Modification records:
────────────────────────────────────────

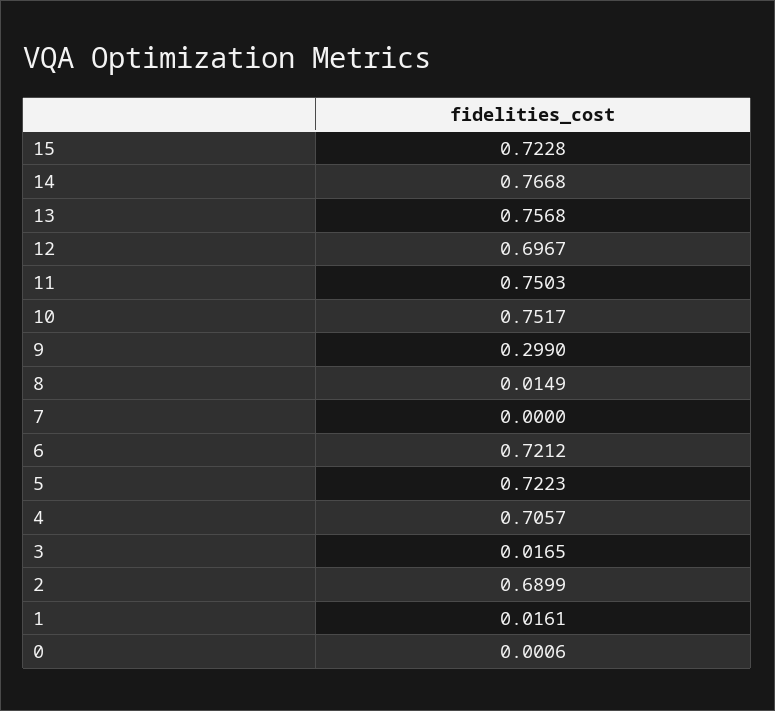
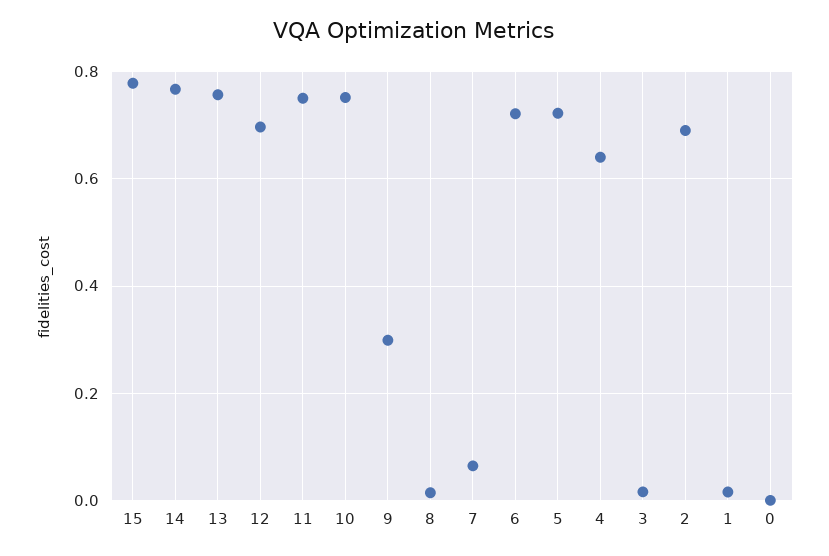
  {
-   "15": 0.7228,
+   "15": 0.78,
    "14": 0.7668,
    "13": 0.7568,
    "12": 0.6967,
    "11": 0.7503,
    "10": 0.7517,
    "9": 0.299,
    "8": 0.0149,
-   "7": 0,
+   "7": 0.06,
    "6": 0.7212,
    "5": 0.7223,
-   "4": 0.7057,
+   "4": 0.64,
    "3": 0.0165,
    "2": 0.6899,
    "1": 0.0161,
    "0": 0.0006
  }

────────────────────────────────────────

(WHAT TO DO): If an entry holds an image, omit that image and print the remainder exactly as it stands.

(RESPONSE BELOW):
  {
-   "15": 0.7228,
+   "15": 0.78,
    "14": 0.7668,
    "13": 0.7568,
    "12": 0.6967,
    "11": 0.7503,
    "10": 0.7517,
    "9": 0.299,
    "8": 0.0149,
-   "7": 0,
+   "7": 0.06,
    "6": 0.7212,
    "5": 0.7223,
-   "4": 0.7057,
+   "4": 0.64,
    "3": 0.0165,
    "2": 0.6899,
    "1": 0.0161,
    "0": 0.0006
  }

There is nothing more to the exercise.